— The problem —
From the records below, find each line with the string "Жандарбекова" and copy it.

— Record excerpts —
::::

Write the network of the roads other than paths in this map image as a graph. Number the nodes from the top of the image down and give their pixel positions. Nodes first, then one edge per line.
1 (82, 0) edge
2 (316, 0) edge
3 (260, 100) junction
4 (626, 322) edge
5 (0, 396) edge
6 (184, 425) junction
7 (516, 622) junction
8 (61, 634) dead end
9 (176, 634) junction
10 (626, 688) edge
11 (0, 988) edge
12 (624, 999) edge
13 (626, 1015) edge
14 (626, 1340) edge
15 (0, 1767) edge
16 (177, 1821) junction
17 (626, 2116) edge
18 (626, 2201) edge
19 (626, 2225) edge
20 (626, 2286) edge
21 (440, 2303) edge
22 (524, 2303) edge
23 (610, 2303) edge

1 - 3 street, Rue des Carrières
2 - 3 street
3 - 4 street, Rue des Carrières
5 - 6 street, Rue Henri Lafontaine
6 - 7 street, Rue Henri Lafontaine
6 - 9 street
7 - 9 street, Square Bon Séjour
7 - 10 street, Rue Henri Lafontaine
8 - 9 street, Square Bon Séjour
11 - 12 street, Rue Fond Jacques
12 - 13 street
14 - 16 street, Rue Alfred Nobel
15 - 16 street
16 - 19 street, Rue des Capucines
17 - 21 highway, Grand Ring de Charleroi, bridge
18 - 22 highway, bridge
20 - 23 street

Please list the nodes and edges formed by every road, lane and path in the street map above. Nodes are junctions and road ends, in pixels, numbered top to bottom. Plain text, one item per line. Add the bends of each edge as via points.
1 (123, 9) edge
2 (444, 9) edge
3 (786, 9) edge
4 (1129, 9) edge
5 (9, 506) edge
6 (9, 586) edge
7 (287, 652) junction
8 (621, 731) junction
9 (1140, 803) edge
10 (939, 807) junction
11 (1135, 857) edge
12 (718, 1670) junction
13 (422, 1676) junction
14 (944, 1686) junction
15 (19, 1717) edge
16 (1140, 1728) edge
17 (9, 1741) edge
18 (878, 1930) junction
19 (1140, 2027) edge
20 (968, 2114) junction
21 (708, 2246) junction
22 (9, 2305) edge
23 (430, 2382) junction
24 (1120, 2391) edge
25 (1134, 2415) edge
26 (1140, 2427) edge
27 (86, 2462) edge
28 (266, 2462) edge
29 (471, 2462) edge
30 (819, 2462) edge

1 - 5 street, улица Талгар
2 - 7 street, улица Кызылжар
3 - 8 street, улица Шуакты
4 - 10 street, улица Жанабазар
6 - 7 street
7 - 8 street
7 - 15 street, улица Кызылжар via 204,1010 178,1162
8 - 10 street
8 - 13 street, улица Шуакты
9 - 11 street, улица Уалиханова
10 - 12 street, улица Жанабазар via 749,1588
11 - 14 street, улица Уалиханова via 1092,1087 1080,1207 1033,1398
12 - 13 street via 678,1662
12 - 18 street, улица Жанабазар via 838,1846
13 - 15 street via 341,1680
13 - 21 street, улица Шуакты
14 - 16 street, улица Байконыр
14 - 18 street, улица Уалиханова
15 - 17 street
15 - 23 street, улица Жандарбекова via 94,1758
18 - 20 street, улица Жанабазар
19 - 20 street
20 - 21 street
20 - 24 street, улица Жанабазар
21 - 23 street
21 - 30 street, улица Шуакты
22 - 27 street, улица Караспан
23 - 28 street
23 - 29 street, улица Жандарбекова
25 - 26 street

::::

— Solution for this problem —
15 - 23 street, улица Жандарбекова via 94,1758
23 - 29 street, улица Жандарбекова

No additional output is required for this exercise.